• _TASK INSTRUCTIONS_
Write out the entries below word for word, omitting the pictures.

※ ※ ※

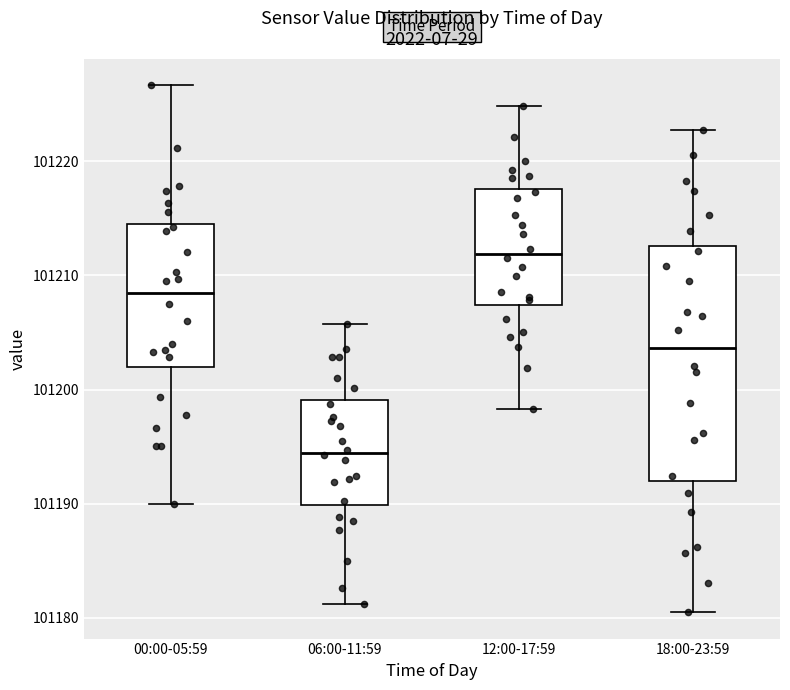

Where does the upper whisker of the box for 06:00-11:59 end on the y-axis? The values are not printed on the chart, so give them approximately, as read against the axis.

101206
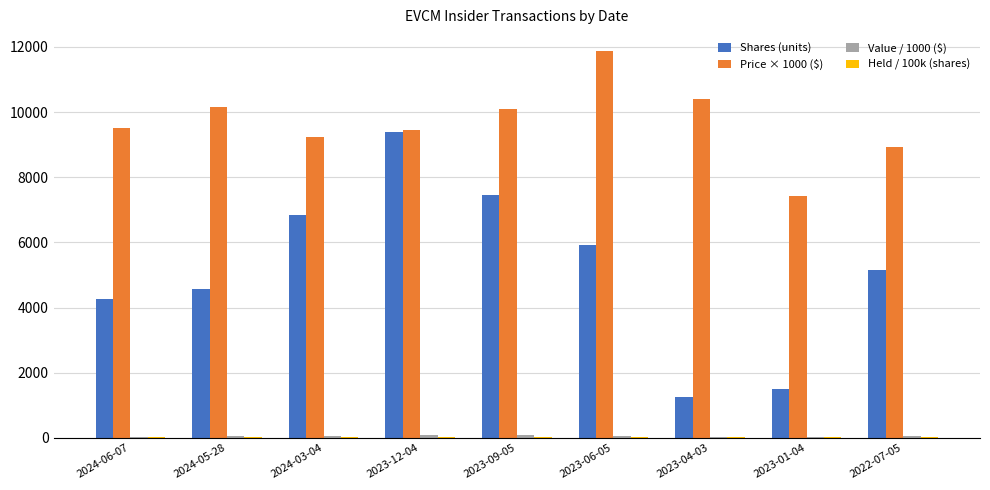

At which category is the sum across all series the highest?

2023-12-04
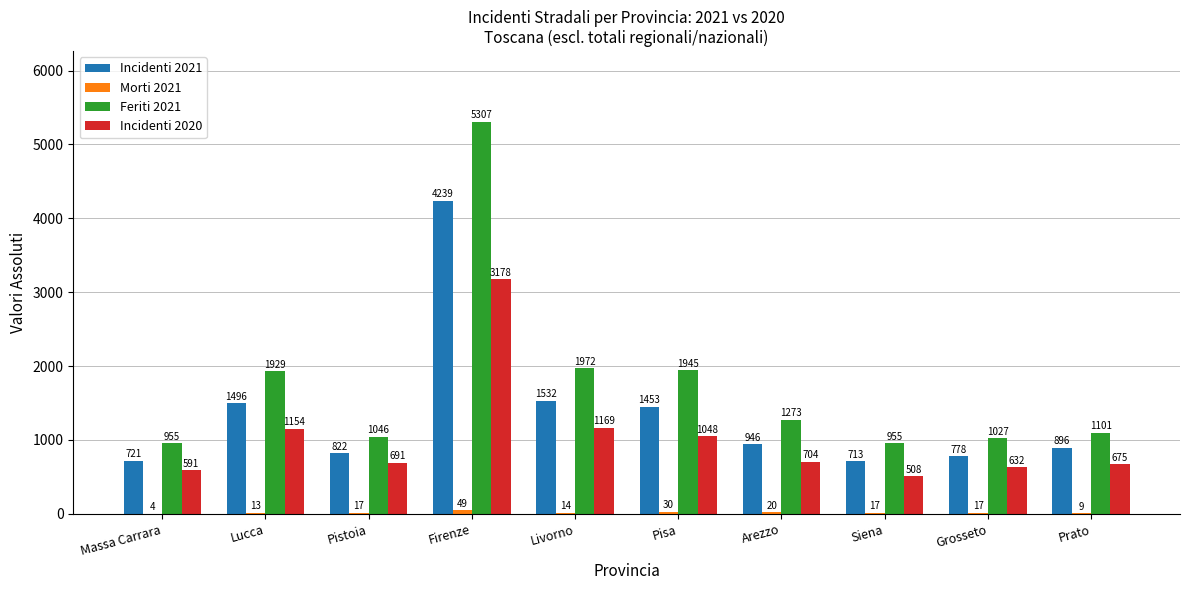

The Incidenti 2020 series shows 187 at Siena. True or false?

False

※ ※ ※

• _RESPONSE TO THE TASK_
Where does the upper whisker of the box for 06:00-11:59 end on the y-axis? The values are not printed on the chart, so give them approximately, as read against the axis.

101206

At which category is the sum across all series the highest?

2023-12-04

The Incidenti 2020 series shows 187 at Siena. True or false?

False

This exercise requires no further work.